Published online: June 23, 2018
DOI: https://doi.org/10.20529/IJME.2018.050
I am only a student of medicine
Cannot prescribe the pills that may cure Mr G,
Just wheeled into the emergency,
A sixty something, ‘altered mentally’.
The resident and I march towards the unknown
She leads the way, I observe his worrisome knowns
His anxious family accompanying him
“Must feel nice”, I mumble fondly within.
My team gets to solving the pressing puzzle
Joining the dots, looking for the final piece
Voila!
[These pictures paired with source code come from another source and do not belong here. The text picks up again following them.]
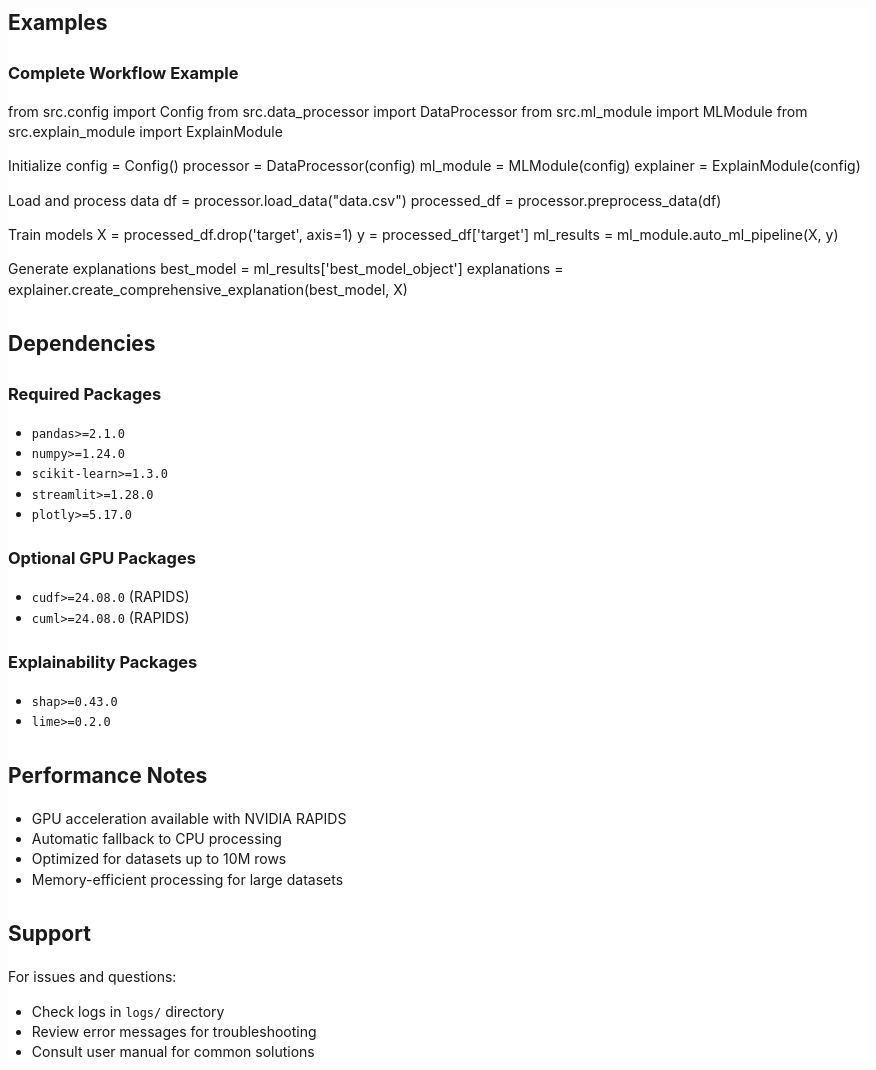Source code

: ## Examples

### Complete Workflow Example
from src.config import Config
from src.data_processor import DataProcessor
from src.ml_module import MLModule
from src.explain_module import ExplainModule

Initialize
config = Config()
processor = DataProcessor(config)
ml_module = MLModule(config)
explainer = ExplainModule(config)

Load and process data
df = processor.load_data("data.csv")
processed_df = processor.preprocess_data(df)

Train models
X = processed_df.drop('target', axis=1)
y = processed_df['target']
ml_results = ml_module.auto_ml_pipeline(X, y)

Generate explanations
best_model = ml_results['best_model_object']
explanations = explainer.create_comprehensive_explanation(best_model, X)


## Dependencies

### Required Packages
- `pandas>=2.1.0`
- `numpy>=1.24.0`
- `scikit-learn>=1.3.0`
- `streamlit>=1.28.0`
- `plotly>=5.17.0`

### Optional GPU Packages
- `cudf>=24.08.0` (RAPIDS)
- `cuml>=24.08.0` (RAPIDS)

### Explainability Packages
- `shap>=0.43.0`
- `lime>=0.2.0`

## Performance Notes

- GPU acceleration available with NVIDIA RAPIDS
- Automatic fallback to CPU processing
- Optimized for datasets up to 10M rows
- Memory-efficient processing for large datasets

## Support

For issues and questions:
- Check logs in `logs/` directory
- Review error messages for troubleshooting
- Consult user manual for common solutions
Cancer ‘mets’ and anti-anxiety meds
The rust behind his thinking valves and jets.
Brilliant minds have done it again
The family, though, is unsure whether loss or gain
They can’t help but see his inability to speak,
The frustration, the grimace of pain.
He lies there fighting the delirium,
His stare reminiscent of an empty aquarium.
His wife doesn’t shed a tear,
“We stay strong, it’s what he would hold dear.”
His daughters, inconsolable,
Perhaps missing their father’s laugh,
Alas, replaced by incoherent groans and wheezes
That escape his body, twisted with pain.
And I? What could I possibly do?
I am only a student of medicine
Can’t yet prescribe
The pills that may cure him
I flounder, even though he doesn’t worsen
Medicines were treating the disease, not the person
I betray my passivity and do what I know….
Listen and talk, and then listen some more.
What seems easy, has twined in their minds
I give them my time, leaving no questions behind
Each day is new, full of queries and challenges.
Some days look bright, others leave staggering balances.
Time and patience educate the family,
Love and compassion restore humanity.
This is every day now, like a righteous calling
Until G’s consciousness claws back slowly.
There are tears, there is joy, as this family unfurls
He mumbles his wife’s name and then his girls’
He sees me for the first time, baffled I believe
But I know him well, and I feel the upheave
The wife and daughters hug me, defences crushed
Inconsolable, their tears rush
Touched, I speak, almost spinally,
“I did not prescribe the pills that cured him.”
She replies softly and leaves me humbled,
‘You did much more, you didn’t let us crumble’
I could palpate that feeling, my defences fissuring
Tears rolling down with bodies leaning
Cognisance of the process of healing-
It’s never just pills, it’s a bigger deal
Someday I will prescribe, if it be so destined
But I can’t ever lose sight of true healing pristine
For I am not only a
student of Medicine
But the medicine that will heal him.
I will remember that there is art to medicine as well as science, and that warmth, sympathy and understanding may outweigh the surgeon’s knife or the chemist’s drug
– Hippocrates [Modern version of the Oath].